A medical school professor has received a more than $1.5 million grant to study possible links between anxiety disorders like post-traumatic stress and heart disease.
The grant, provided by the National Institutes of Health, will fund Paul Marvar, an assistant professor of pharmacology and physiology, and a team of researchers, according to a University release Monday. The four-year-long study will examine the brain’s renin-angiotensin system, a hormone system that helps to regulate blood pressure and fluid balance in the body, and it’s possible impact on “fear memory,” the brain’s recollections of traumatic or unsettling experiences.
Marvar said there has long been a link between PTSD and heart disease in patients.
“Our research will look specifically at the brain renin-angiotensin system and its role in this connection,” he said in the release.

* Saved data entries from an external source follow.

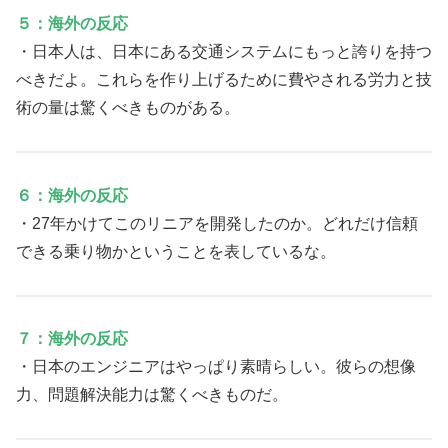
５：海外の反応
・日本人は、日本にある交通システムにもっと誇りを持つ
べきだよ。これらを作り上げるために費やされる労力と技
術の量は驚くべきものがある。
６：海外の反応
・27年かけてこのリニアを開発したのか。どれだけ信頼
できる乗り物かということを表しているな。
７：海外の反応
・日本のエンジニアはやっぱり素晴らしい。彼らの想像
力、問題解決能力は驚くべきものだ。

Marvar said he hopes his research team can discover a specific mechanism that could explain why this hormone system affects a patient’s fear memory, which could help those suffering from PTSD.
“We think that if we are able to identify that, then we potentially will be able to intervene at different points following the traumatic memory,” he said in the release. “We could potentially use drugs that target the angiotensin system at the point of formation of the memory or extinction of the memory.”
Researchers will also work with Peter Nemes, an associate professor of chemistry and biochemistry at the University of Maryland, on the study.